» **Exercise requirements**:
Please edit the entries below by changing "Poco" to "POCO" and leaving everything else as it is.

» **Saved entries**:
Segment Open

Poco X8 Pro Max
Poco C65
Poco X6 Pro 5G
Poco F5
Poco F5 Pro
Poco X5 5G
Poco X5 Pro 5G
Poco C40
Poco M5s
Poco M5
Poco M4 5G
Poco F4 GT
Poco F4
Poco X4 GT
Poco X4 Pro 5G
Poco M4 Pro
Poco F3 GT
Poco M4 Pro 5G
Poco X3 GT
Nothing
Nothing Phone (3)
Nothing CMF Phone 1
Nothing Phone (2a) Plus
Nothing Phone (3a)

Segment Closed

» **Task result**:
POCO X8 Pro Max
POCO C65
POCO X6 Pro 5G
POCO F5
POCO F5 Pro
POCO X5 5G
POCO X5 Pro 5G
POCO C40
POCO M5s
POCO M5
POCO M4 5G
POCO F4 GT
POCO F4
POCO X4 GT
POCO X4 Pro 5G
POCO M4 Pro
POCO F3 GT
POCO M4 Pro 5G
POCO X3 GT
Nothing
Nothing Phone (3)
Nothing CMF Phone 1
Nothing Phone (2a) Plus
Nothing Phone (3a)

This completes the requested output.